Cinta demi karena Allah SWT, di akhirat kelak akan menempatkan orang yang terkait di bawah naungan ‘Arsy Tuhan, pada hari tiada naungan selain naungan Allah SWT. Mengenai itu sebuah hadits menuturkan:
سَبْعَةٌ يُظِلُّهُمُ اللهُ فِي ظِلِّهِ يَوْمَ لاَ ظِلَّ إِلاَّ ظِلُّهُ قَالَ : وَمِنْهُمْ رَجُلاَنِ تَحَابَّا فِي اللهِ إِجْتَمَعَا عَلَيْهِ وَتَفَرَّقَا عَلَيْهِ.
“Tujuh (golongan manusia) akan beroleh naungan Allah pada hari tiada naungan selain naungan-Nya. Di antara mereka terdapat dua orang yang saling mencintai demi karena Allah, berkumpul karena Allah, dan berpisah karena Allah.”
Orang yang benar-benar mencintai (saudaranya sesama Muslim) dengan jujur dan ikhlas kelak akan beroleh manalah (kedudukan) tinggi di surga, lebih tinggi daripada mamilah orang yang dicintainya jika perasaan cintanya tak berubah. Mengenai itu Rasulullah Shallallahu ‘alaihi wa aalihi wa shahbihi wa sallam telah menyatakan:
مَنْ أَحَبَّ رَجُلاً لِلَّهِ فَقَالَ : إِنِّي أُحِبُّكَ لِلَّهِ فَدَخَلاَ جَمِيْعًا الْجَنَّةَ فَكَانَ الَّذِي أَحَبَّ أَرْفَعَ مِنَ اْلآخَرَ ,َأَحَقَّ بِالَّذِي أَحَبَّ لِلَّهِ.
“Barangsiapa mencintai seseorang demi karena Allah, lalu ia berkata, ‘Aku mencintai Anda demi karena Allah.’ Dua-duanya masuk surga. Pihak yang mencintai lebih tinggi (kedudukannya) daripada yang lain, dan mencintai demi karena Allah ialah yang lebih berhak.” (Diriwayatkan oleh Al-Bazzar).
##############################
● **TUJUAN TUGAS**: Dapatkah Anda menuliskan kembali secara persis bagian dari kutipan tentang cinta demi karena Allah, dimulai pada kata-kata yang memuat "Cinta demi karena" dan berhenti setelah "عَلَيْهِ وَتَفَرَّقَا عَلَيْهِ."?

● **INFORMASI YANG DIBERIKAN**:
##############################
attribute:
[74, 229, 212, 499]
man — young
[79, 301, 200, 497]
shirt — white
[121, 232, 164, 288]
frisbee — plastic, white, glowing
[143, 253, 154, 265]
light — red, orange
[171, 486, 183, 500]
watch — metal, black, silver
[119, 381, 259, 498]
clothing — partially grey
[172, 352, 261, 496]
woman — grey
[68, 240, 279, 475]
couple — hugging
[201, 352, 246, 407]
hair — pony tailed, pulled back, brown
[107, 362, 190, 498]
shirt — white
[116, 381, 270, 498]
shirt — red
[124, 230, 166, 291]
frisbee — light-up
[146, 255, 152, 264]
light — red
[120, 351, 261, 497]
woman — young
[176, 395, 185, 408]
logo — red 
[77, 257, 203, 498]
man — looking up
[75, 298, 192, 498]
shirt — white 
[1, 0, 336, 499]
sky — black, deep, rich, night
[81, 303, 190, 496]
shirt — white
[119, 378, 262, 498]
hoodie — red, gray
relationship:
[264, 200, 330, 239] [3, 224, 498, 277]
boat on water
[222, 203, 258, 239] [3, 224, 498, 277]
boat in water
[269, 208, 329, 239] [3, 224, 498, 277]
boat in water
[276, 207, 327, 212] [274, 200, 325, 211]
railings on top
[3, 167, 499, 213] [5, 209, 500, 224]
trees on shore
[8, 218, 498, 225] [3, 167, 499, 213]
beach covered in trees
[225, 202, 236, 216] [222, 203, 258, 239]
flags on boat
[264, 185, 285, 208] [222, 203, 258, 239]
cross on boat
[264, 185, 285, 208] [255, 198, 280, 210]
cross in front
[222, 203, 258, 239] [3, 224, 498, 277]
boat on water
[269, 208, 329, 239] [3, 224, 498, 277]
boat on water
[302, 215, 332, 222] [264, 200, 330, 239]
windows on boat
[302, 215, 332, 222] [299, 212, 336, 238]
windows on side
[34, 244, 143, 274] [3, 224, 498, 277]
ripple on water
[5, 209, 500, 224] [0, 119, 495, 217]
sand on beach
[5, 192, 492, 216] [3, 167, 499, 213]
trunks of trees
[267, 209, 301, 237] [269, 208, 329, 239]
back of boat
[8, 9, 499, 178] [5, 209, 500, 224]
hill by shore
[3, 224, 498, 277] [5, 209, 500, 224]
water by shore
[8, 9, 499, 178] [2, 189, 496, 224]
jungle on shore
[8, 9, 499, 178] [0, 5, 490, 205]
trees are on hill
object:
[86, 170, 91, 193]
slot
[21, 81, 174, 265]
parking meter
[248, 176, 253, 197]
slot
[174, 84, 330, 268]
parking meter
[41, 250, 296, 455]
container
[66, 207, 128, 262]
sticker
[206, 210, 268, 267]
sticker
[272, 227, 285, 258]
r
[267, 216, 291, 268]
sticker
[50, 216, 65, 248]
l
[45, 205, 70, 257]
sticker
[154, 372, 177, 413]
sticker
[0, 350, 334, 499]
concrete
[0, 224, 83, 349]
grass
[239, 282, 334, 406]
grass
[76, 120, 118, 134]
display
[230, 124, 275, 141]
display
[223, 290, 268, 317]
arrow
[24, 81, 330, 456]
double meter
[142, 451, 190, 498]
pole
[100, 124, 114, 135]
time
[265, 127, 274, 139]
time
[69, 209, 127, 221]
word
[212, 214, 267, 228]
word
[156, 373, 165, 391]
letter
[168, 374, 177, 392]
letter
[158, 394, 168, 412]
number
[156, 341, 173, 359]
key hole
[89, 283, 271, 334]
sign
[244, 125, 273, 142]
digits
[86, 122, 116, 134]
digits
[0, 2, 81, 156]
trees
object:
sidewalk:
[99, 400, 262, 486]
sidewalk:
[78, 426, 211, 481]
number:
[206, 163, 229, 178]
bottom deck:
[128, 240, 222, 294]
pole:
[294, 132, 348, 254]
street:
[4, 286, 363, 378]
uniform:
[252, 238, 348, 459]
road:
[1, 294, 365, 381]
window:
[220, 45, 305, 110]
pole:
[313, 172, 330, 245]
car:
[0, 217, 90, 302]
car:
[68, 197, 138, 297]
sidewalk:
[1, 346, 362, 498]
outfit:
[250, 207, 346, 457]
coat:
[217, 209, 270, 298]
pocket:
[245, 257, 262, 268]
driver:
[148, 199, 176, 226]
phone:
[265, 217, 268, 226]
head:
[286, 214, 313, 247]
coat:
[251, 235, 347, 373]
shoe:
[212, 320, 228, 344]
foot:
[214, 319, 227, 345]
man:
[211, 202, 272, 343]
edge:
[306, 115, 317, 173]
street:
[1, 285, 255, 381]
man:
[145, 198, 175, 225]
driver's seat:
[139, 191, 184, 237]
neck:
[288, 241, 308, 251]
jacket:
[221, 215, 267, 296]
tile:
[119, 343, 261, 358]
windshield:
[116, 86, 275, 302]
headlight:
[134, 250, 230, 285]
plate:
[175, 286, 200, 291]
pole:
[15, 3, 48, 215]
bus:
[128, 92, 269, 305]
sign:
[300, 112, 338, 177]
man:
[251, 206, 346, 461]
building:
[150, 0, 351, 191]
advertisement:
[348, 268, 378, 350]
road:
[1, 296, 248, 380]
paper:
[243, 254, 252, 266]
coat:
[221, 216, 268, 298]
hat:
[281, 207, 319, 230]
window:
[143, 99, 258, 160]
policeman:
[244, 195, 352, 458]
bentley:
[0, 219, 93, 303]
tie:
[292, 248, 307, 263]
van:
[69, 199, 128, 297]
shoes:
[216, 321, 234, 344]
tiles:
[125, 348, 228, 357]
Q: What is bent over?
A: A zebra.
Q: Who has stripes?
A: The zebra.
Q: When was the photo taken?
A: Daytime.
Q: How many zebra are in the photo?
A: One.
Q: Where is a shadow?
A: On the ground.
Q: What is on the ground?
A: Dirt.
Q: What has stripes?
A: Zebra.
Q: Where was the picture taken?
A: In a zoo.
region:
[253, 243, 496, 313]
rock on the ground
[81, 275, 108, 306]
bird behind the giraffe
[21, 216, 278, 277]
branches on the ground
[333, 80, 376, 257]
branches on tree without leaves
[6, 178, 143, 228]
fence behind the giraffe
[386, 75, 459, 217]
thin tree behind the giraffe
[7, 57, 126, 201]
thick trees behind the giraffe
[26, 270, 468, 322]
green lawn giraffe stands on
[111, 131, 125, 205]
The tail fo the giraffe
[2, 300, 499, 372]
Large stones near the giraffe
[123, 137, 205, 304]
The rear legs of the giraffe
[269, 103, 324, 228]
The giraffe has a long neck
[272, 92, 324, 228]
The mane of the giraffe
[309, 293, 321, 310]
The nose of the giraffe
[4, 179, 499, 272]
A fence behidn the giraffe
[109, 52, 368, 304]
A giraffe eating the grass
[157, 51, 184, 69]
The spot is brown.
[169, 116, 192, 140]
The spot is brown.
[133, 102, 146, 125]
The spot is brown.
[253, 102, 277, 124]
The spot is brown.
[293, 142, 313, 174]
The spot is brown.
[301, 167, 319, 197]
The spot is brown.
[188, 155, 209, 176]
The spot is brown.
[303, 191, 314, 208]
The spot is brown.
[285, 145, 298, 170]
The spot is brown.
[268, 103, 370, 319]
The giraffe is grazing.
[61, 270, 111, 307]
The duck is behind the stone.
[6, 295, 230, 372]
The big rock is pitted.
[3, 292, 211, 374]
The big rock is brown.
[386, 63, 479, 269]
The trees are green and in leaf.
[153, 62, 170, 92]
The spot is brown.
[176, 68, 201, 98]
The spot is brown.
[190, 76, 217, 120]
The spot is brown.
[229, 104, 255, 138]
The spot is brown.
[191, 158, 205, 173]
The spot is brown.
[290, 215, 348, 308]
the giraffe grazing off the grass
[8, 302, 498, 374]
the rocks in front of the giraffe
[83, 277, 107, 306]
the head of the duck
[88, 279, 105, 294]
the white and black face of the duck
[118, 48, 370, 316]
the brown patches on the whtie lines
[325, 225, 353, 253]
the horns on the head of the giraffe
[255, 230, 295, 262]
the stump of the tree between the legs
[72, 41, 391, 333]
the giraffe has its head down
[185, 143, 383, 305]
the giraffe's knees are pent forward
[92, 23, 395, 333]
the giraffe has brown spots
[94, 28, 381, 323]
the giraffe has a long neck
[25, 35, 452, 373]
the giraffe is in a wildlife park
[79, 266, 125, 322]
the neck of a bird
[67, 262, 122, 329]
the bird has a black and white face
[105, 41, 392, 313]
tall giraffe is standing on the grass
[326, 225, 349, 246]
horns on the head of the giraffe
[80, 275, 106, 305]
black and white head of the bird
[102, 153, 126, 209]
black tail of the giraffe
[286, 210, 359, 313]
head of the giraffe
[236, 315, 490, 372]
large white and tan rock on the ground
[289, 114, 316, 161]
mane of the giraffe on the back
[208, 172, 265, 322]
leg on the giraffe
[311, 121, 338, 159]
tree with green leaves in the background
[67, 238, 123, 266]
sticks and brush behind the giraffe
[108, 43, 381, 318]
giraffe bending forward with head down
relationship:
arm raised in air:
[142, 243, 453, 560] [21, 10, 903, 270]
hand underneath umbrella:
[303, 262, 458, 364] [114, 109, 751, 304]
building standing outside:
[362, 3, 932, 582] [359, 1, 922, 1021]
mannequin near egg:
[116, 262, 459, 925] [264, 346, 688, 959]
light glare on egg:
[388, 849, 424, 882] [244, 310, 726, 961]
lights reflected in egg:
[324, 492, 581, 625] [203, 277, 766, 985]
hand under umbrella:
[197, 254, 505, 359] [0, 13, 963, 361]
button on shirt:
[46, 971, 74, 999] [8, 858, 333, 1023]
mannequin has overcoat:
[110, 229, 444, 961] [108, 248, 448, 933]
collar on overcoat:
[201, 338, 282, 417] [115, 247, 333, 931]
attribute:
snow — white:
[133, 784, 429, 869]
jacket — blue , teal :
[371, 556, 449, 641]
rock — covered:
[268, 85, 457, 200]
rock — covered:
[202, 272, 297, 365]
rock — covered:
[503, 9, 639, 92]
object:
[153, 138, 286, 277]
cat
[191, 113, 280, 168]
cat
##############################
● **AREA JAWABAN**:
Cinta demi karena Allah SWT, di akhirat kelak akan menempatkan orang yang terkait di bawah naungan ‘Arsy Tuhan, pada hari tiada naungan selain naungan Allah SWT. Mengenai itu sebuah hadits menuturkan:
سَبْعَةٌ يُظِلُّهُمُ اللهُ فِي ظِلِّهِ يَوْمَ لاَ ظِلَّ إِلاَّ ظِلُّهُ قَالَ : وَمِنْهُمْ رَجُلاَنِ تَحَابَّا فِي اللهِ إِجْتَمَعَا عَلَيْهِ وَتَفَرَّقَا عَلَيْهِ.